* [HOW TO COMPLETE THIS TASK]: Everything from the first line of the material to the line containing "过量或雾化不良时，大量液体在型腔表面堆积。在合模浇注的瞬间，", inclusive, must be given again exactly; no pictures, and nothing past that line.

Segment Open

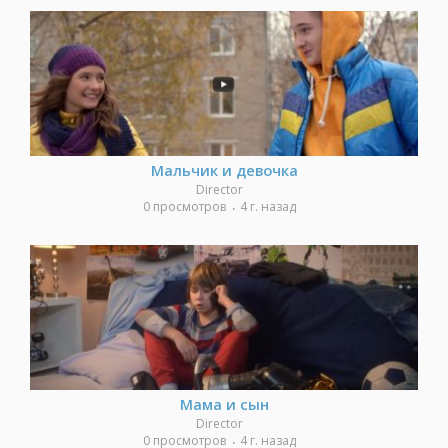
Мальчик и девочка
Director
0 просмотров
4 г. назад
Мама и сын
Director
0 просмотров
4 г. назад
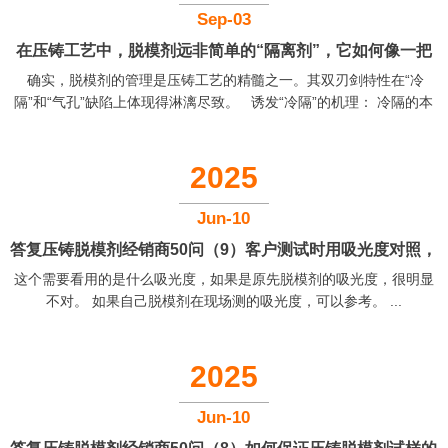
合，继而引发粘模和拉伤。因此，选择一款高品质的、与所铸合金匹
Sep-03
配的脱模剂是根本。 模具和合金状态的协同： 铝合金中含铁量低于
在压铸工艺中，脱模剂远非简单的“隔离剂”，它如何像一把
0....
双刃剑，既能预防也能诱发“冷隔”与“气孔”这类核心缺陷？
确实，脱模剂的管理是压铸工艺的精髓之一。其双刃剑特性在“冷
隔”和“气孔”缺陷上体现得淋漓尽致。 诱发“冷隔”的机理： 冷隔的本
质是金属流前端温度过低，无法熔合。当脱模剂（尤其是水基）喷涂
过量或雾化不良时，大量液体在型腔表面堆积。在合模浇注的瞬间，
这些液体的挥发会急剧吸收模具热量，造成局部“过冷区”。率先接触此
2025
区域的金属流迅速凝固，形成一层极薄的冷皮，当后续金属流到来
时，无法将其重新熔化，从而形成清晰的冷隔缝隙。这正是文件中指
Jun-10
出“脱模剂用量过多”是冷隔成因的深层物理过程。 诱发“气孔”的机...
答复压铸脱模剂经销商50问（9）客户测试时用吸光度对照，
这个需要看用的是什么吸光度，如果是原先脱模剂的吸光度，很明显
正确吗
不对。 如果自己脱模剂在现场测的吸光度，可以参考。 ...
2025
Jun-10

Segment Closed

* [ANSWER BOX]:
Мальчик и девочка
Director
0 просмотров
4 г. назад
Мама и сын
Director
0 просмотров
4 г. назад
合，继而引发粘模和拉伤。因此，选择一款高品质的、与所铸合金匹
Sep-03
配的脱模剂是根本。 模具和合金状态的协同： 铝合金中含铁量低于
在压铸工艺中，脱模剂远非简单的“隔离剂”，它如何像一把
0....
双刃剑，既能预防也能诱发“冷隔”与“气孔”这类核心缺陷？
确实，脱模剂的管理是压铸工艺的精髓之一。其双刃剑特性在“冷
隔”和“气孔”缺陷上体现得淋漓尽致。 诱发“冷隔”的机理： 冷隔的本
质是金属流前端温度过低，无法熔合。当脱模剂（尤其是水基）喷涂
过量或雾化不良时，大量液体在型腔表面堆积。在合模浇注的瞬间，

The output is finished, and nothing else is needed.